The vessel sharing agreement between Maersk Line and Mediterranean Shipping Company has announced they will reduce their capacity by downsizing on the Asia-Mediterranean and North Europe AE9/Condor loops.
Container carrier Maersk Line announced they are looking to improve the allocation capacity on the Asia to Europe trade lanes in conformity with the market demand. The average vessels size
on the Mediterranean route would go down from 9.500 teu to 6.500 teu only.
Uneconomic smaller vessels of this size have been cascaded out of the Asia-North Europe route to make way for a flood of ultra-large new building’s coming out of the ship yards.
“The change to meet both current and anticipated demands, would mainly impact the Mediterranean” Denmark’s Maersk Line stated.

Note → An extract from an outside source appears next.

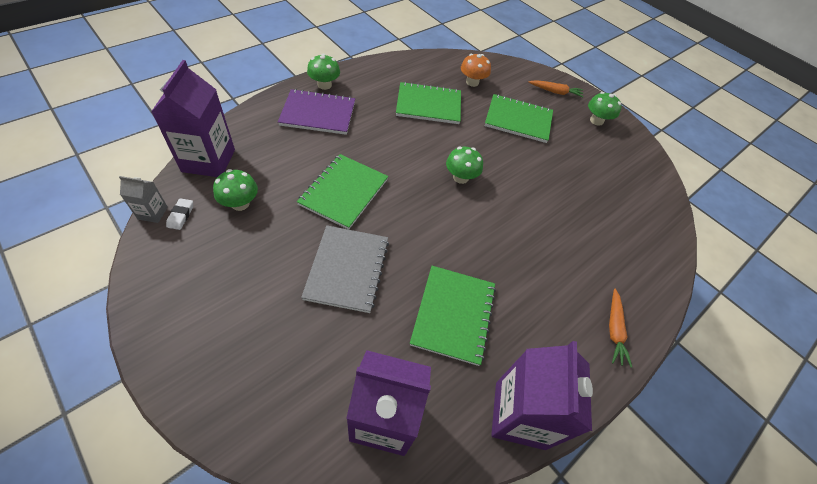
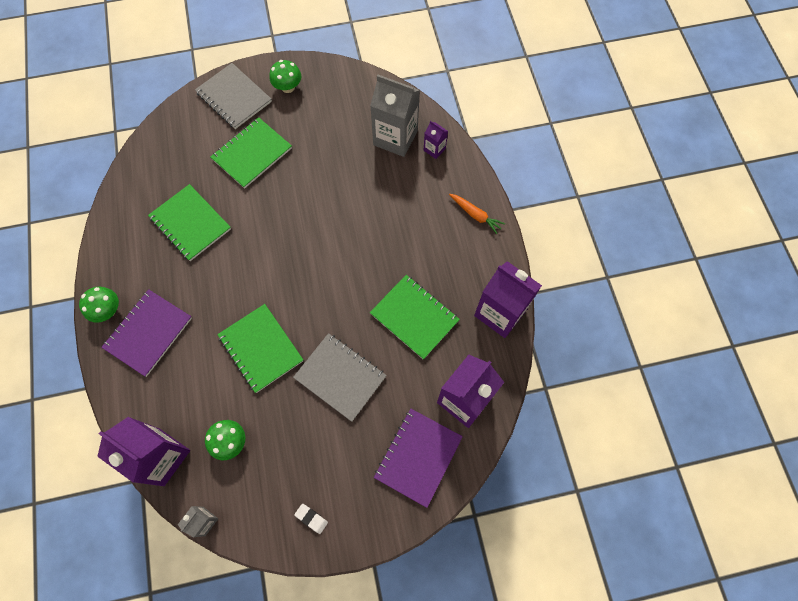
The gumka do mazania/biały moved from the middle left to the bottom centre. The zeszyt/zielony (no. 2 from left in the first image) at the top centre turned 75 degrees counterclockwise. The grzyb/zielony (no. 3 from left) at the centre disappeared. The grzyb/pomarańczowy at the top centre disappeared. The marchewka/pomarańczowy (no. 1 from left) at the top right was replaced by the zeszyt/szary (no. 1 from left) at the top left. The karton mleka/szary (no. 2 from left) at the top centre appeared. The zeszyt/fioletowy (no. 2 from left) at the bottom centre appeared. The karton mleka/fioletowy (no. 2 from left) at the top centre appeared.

In this region the services are calling at Tangier and Barcelona.
In the North of Europe the vessels are scheduled to call in Le Havre, Antwerp and Felixtowe, and in Asia, Ningbo, Shanghai, Yantian and Chiwan in China and Tanjung Pelepas in Malaysia.

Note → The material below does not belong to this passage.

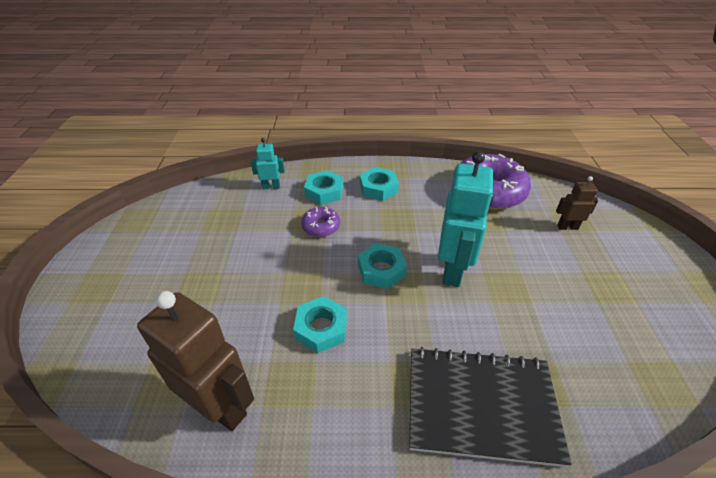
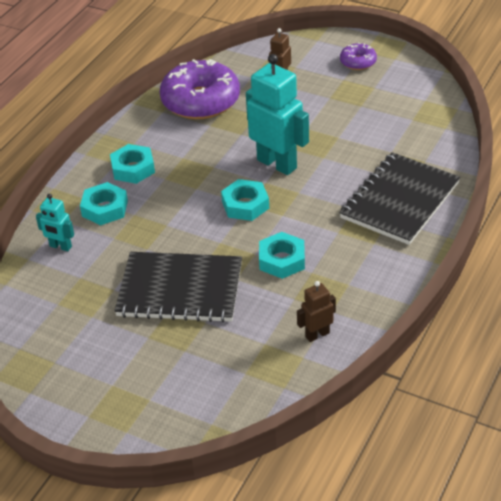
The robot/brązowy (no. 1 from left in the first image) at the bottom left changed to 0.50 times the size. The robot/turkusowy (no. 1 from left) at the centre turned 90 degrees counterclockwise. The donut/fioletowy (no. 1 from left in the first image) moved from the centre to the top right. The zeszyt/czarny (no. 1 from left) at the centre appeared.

Indications however are showing there could be more schedule changes to be announced the coming weeks.
Is this the first sign of a reversal of the cascading strategy of the operators ? Not if the order book is anything to go by according as maritime specialist Alphaliner reported earlier this week. They concluded the top three container operators have a massive order book upto 1.5 million cellular container capacities, of which the main order are involving ULCVs of 13.000 and up.